John sentit au son de sa voix qu'il n'allait pas bien. Par réflexe et dicté par son cœur, il posa une main dans le dos de Finch et le frotta doucement. Il avait sentit son ami se raidir mais à présent il le sentait se détendre dans ses bras. Mais il avait le sentiment qu'il se faisait de plus en plus lourd et s'aperçut que Finch tentait se reposer son poids sur lui.

-Harold, depuis quand … Reese choisit prudemment ses mots. Depuis quand vos douleurs sont-elles aussi fortes ?

Il l'entendit ravaler sa salive et Finch se cramponna à lui. Reese s'attendait à ne pas avoir de réponse. Mais Finch leva son visage vers lui, dévoilant ses yeux qui reflétaient toute la douleur qu'il éprouvait.

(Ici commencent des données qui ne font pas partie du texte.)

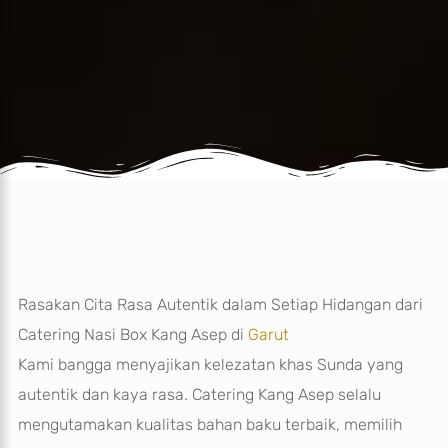
Rasakan Cita Rasa Autentik dalam Setiap Hidangan dari
Catering Nasi Box Kang Asep di
Garut
Kami bangga menyajikan kelezatan khas Sunda yang
autentik dan kaya rasa. Catering Kang Asep selalu
mengutamakan kualitas bahan baku terbaik, memilih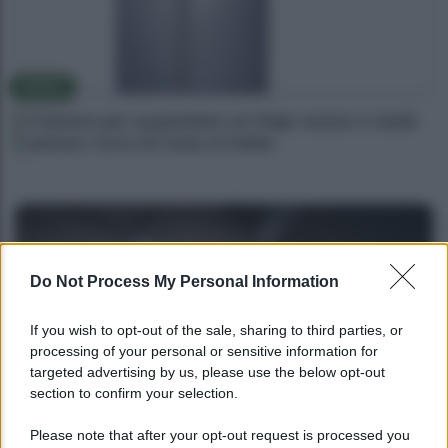
NEWS
Il bonus per acquistare un frigo nuovo a metà
prezzo: ecco di cosa si tratta
Do Not Process My Personal Information
If you wish to opt-out of the sale, sharing to third parties, or
processing of your personal or sensitive information for
targeted advertising by us, please use the below opt-out
section to confirm your selection.
NEWS
Please note that after your opt-out request is processed you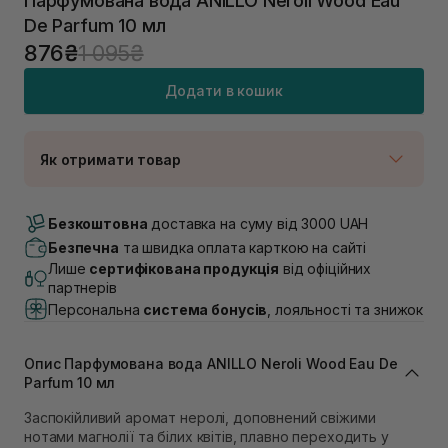
Парфумована вода ANILLO Neroli Wood Eau
De Parfum 10 мл
876₴
1 095₴
Додати в кошик
Як отримати товар
Доставка Новою Поштою
В наявності
Безкоштовна
доставка на суму від 3000 UAH
Самовивіз м. Луцьк, вул. Винниченка 4
Безпечна
та швидка оплата карткою на сайті
В наявності
Лише
сертифікована продукція
від офіційних
Самовивіз м. Львів, вул. Академіка Підстригача, 1В
партнерів
(Duck’s Lake)
Персональна
система бонусів
, лояльності та знижок
В наявності
Самовивіз м. Львів, вул. Івана Франка 36
В наявності
Опис Парфумована вода ANILLO Neroli Wood Eau De
Самовивіз м. Львів, вул. Степана Бандери 45
Parfum 10 мл
В наявності
Заспокійливий аромат неролі, доповнений свіжими
Самовивіз м. Рівне, вул. 16-го Липня, 15
нотами магнолії та білих квітів, плавно переходить у
В наявності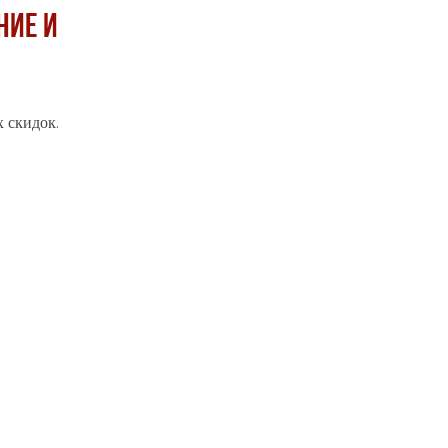
ние и
х скидок.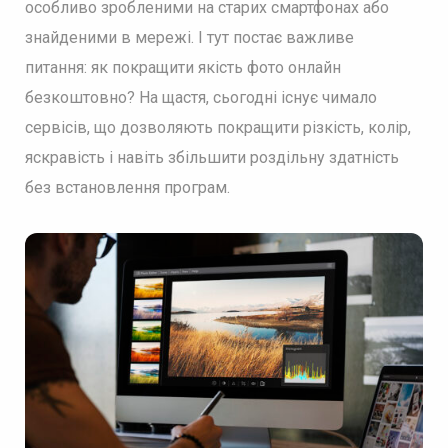
особливо зробленими на старих смартфонах або
знайденими в мережі. І тут постає важливе
питання: як покращити якість фото онлайн
безкоштовно? На щастя, сьогодні існує чимало
сервісів, що дозволяють покращити різкість, колір,
яскравість і навіть збільшити роздільну здатність
без встановлення програм.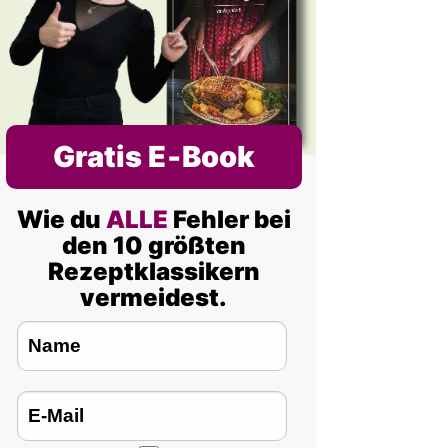
Gratis E‑Book
Wie du
ALLE
Fehler bei
den 10 größten
Rezeptklassikern
vermeidest.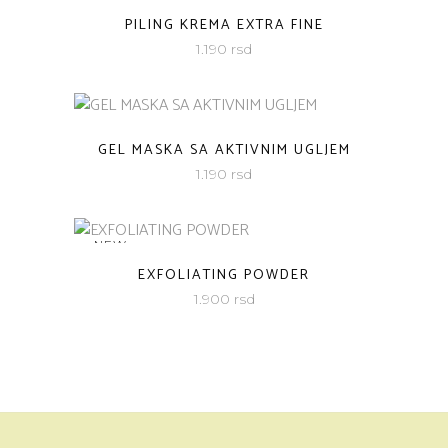
PILING KREMA EXTRA FINE
1.190
rsd
GEL MASKA SA AKTIVNIM UGLJEM
1.190
rsd
NEW
EXFOLIATING POWDER
1.900
rsd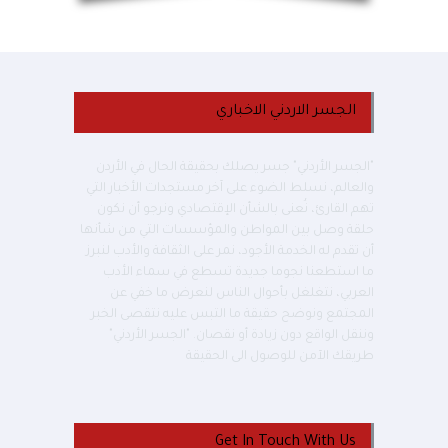
الجسر الاردني الاخباري
"الجسر الأردني" جسر يصلك بحقيقة الحال في الأردن
والعالم، نسلط الضوء على آخر مستجدات الأخبار التي
تهم القارئ، نُعنى بالشأن الإقتصادي ونرجو أن نكون
حلقة وصل بين المواطن والمؤسسات التي من شأنها
أن تقدم له الخدمة الأجود، نمر على الثقافة والأدب لنبرز
ما استطعنا نجوما جديدة تسطع في سماء الأدب
العربي، نتغلغل بأحوال الناس لنعرض ما خفي عن
المجتمع ونوضح حقيقة ما التبس عليه نتقصى الخبر
وننقل الواقع دون زيادة أو نقصان. "الجسر الأردني"
طريقك الآمن للوصول الى الحقيقة
Get In Touch With Us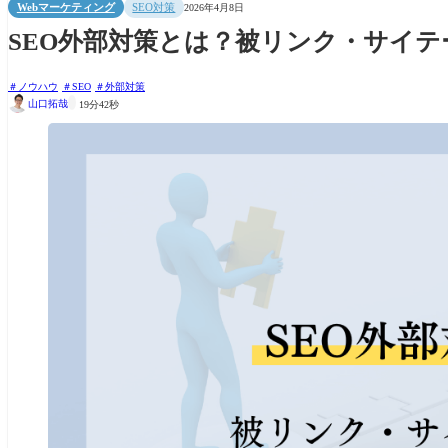
Webマーケティング
SEO対策
2026年4月8日
SEO外部対策とは？被リンク・サイ
ノウハウ
SEO
外部対策

山口拓哉
19分42秒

-Depuis… notre … cascade. Dit Finch.

John resta muet devant sa réponse. Puis d'une main, il rapprocha la tête de Finch contre lui, caressant ses cheveux au passage et lui murmura :

-Je sais que ce n'est pas facile Finch. Mais je serais là pour vous soutenir. Alors vous pouvez me faire confiance.

-J'ai toujours eu confiance en vous Mr Reese…

Cette marque de confiance ravit l'ex-militaire. Mais la proximité soudaine avec son patron le gênait un peu. Il avait rêvé maintes fois de le tenir contre lui mais pas dans ces circonstances. Pas en pleine guerre contre Samaritain, pas avec un Finch souffrant, pas en sachant que les filles n'étaient pas très loin. Mais il se contentait de cette chance inouïe qu'il avait en ce moment même. Il pouvait sentir l'odeur des cheveux de Finch, l'odeur de son costume, malgré celle du sang frais. Il sentait le souffle chaud de Finch contre lui, ses mains qui s'accrochaient à sa chemise. Il sentait les battements de cœur de l'informaticien et cela lui faisait drôle. Ne résistant pas, il enfoui son nez dans les épis de l'informaticien, qui curieusement ne bougea pas, et pria pour que cette guerre numérique se termine rapidement. Il avait besoin de la paix, de retrouver son patron et surtout de lui avouer certaines choses…

A suivre...


Note de l'auteure : J'ai beaucoup hésité quant au sort de Gabriel. Nous n'avons pas souvent eu l'occasion de voir ce personnage et donc je dois supposer qu'il réagit comme tel face à une telle situation car nous n'avons pas assez d'infos sur lui.